At True Directions, Megan meets the founder and a strict disciplinarian, Mary Brown, along with her "heterosexual" son, Rock. Rock is seen throughout the film to be in fact overtly homosexual, and makes multiple sexual overtures towards Mike and the male campers. Megan meets a group of fellow young people trying to "cure" themselves of their homosexuality. After being prompted by the others, Megan agrees that she is a lesbian. This fact is at odds with her traditional religious upbringing and distresses her, so she puts every effort into becoming heterosexual.

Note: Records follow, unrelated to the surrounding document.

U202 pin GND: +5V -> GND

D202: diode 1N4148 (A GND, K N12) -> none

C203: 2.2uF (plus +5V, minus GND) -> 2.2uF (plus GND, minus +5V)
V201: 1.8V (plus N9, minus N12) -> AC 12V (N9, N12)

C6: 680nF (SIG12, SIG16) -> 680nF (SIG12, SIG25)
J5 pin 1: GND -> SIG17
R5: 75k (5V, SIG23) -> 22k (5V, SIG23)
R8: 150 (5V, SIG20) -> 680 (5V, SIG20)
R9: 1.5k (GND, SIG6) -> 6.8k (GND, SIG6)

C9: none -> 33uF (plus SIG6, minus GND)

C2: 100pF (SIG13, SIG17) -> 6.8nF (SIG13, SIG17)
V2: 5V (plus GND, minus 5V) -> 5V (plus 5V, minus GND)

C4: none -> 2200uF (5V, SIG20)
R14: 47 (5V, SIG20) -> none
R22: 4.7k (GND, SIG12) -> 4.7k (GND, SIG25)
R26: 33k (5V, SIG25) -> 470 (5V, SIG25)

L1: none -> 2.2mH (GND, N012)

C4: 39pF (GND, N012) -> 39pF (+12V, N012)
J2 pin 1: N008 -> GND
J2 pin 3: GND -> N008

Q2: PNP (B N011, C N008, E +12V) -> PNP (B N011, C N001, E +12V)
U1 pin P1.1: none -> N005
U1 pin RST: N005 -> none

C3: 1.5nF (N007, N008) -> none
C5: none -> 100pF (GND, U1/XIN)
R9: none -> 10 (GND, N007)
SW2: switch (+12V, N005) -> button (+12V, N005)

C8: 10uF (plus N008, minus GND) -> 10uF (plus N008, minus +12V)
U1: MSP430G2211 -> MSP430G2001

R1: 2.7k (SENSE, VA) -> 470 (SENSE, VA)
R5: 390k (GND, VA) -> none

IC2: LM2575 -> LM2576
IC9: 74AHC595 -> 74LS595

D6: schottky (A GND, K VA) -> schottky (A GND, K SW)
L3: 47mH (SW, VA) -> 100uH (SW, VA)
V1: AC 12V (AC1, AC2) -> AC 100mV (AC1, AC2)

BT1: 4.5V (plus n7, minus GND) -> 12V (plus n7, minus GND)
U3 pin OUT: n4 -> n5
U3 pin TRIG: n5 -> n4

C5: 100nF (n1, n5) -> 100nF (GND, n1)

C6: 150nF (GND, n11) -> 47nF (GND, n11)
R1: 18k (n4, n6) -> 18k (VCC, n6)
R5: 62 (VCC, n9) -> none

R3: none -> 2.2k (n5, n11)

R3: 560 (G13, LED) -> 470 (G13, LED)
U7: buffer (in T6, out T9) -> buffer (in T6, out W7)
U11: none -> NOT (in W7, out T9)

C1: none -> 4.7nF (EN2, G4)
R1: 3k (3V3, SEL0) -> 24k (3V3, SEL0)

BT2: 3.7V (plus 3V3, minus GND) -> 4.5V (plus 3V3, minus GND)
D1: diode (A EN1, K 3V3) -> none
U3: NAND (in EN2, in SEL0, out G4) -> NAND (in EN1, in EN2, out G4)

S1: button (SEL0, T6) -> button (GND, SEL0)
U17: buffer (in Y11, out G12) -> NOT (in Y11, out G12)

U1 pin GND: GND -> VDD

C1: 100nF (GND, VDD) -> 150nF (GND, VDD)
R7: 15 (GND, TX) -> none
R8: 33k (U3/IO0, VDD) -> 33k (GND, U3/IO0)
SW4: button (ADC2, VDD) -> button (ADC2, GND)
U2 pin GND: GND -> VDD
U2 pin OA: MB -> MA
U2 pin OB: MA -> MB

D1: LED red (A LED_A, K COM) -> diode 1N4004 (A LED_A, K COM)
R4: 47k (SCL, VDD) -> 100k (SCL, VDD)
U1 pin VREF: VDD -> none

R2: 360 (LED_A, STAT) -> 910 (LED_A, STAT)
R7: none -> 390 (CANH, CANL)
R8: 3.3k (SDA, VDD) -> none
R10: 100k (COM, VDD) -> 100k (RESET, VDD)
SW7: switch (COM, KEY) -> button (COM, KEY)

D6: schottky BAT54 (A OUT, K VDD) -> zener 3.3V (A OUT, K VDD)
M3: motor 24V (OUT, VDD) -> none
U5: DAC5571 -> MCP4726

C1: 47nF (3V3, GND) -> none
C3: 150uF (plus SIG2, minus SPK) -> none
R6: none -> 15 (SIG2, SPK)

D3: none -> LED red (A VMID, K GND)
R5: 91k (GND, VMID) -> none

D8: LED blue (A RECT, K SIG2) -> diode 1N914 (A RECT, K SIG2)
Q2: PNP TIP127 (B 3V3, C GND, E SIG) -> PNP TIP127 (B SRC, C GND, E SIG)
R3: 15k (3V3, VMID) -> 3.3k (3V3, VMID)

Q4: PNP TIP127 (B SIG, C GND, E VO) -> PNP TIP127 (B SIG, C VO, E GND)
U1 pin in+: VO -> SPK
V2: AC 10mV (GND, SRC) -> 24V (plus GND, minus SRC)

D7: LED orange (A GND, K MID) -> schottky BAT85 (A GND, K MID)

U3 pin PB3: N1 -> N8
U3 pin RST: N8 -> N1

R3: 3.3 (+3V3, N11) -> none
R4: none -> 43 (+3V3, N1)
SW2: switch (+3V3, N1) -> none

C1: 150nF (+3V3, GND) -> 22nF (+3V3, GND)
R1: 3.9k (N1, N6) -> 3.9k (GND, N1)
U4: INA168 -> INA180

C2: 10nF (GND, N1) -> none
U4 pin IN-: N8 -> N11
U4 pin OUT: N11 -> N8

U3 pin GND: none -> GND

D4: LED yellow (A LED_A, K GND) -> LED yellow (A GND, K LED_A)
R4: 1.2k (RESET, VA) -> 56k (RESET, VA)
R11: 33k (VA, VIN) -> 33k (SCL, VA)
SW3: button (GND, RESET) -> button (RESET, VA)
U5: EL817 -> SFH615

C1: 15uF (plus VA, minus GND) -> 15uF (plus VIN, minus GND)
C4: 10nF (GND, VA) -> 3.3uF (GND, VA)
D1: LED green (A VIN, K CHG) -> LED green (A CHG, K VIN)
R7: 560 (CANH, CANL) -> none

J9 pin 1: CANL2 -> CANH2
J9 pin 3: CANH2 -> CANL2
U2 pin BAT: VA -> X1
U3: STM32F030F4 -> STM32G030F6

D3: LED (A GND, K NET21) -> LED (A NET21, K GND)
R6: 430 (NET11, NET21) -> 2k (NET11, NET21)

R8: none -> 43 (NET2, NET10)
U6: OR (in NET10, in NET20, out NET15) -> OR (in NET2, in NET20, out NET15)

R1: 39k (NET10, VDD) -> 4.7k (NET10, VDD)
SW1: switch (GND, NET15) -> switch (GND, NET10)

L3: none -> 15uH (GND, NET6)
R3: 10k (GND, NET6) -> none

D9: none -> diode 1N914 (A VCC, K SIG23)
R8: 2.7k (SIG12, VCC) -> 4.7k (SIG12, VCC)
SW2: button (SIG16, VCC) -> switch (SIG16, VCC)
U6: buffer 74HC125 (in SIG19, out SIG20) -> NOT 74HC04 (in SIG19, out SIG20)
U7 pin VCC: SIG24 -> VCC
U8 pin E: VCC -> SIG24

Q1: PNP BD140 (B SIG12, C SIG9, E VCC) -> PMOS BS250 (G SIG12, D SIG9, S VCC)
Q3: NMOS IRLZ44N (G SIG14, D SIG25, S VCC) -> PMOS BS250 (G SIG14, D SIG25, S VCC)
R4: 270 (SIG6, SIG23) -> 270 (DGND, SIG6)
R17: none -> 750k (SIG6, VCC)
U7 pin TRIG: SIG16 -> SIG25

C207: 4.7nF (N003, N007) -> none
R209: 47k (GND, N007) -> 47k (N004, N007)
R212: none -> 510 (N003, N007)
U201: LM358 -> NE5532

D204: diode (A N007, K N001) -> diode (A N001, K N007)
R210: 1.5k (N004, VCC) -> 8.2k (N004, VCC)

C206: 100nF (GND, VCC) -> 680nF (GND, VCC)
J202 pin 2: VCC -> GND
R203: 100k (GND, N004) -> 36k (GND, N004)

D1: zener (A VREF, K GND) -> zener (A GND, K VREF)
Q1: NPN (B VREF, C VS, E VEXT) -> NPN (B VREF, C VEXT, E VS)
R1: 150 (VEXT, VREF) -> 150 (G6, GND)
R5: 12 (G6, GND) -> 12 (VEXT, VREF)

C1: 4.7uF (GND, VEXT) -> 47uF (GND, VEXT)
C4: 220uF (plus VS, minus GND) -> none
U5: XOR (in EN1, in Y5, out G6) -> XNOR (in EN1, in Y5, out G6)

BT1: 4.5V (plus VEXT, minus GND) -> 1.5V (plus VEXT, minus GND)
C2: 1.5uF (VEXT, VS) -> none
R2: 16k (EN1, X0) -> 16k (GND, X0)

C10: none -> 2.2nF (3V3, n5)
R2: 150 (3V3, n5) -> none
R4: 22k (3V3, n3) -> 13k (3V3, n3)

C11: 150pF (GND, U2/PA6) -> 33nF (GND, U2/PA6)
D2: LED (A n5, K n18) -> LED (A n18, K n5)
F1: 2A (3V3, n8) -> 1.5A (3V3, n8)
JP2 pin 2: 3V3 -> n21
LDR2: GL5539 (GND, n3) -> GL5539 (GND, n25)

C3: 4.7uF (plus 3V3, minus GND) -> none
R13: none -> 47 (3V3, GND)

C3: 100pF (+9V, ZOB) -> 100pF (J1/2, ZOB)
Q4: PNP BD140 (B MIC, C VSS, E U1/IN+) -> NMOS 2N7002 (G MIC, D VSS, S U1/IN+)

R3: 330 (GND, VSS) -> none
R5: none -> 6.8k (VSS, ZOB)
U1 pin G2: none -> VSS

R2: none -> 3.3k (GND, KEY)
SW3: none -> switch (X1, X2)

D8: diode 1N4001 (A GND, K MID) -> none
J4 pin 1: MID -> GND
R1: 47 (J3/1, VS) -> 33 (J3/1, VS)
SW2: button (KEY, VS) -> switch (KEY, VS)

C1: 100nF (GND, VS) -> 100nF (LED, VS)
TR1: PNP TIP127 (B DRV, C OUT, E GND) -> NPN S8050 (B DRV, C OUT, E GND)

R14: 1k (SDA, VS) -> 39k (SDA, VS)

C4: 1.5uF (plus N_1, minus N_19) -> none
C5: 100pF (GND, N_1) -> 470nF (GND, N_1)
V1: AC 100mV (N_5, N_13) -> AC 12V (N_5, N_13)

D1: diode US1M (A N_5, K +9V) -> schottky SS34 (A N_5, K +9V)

The camp's kids are encouraged to rebel against Mary by two of her former students, ex-ex-gays Larry and Lloyd, who take the campers to a local gay bar where Graham and Megan's relationship develops into a romance. When Mary discovers the trip, she makes them all picket Larry and Lloyd's house. Megan and Graham sneak away one night and begin to fall in love. When Mary finds out, Megan, now at ease with her sexuality, is unrepentant and made to leave. Disowned by her family and homeless she goes to stay with Larry and Lloyd. Graham, afraid to defy her father, remains at the camp. Megan and Dolph, who is now also living with Larry and Lloyd, plan to win back Graham and Clayton.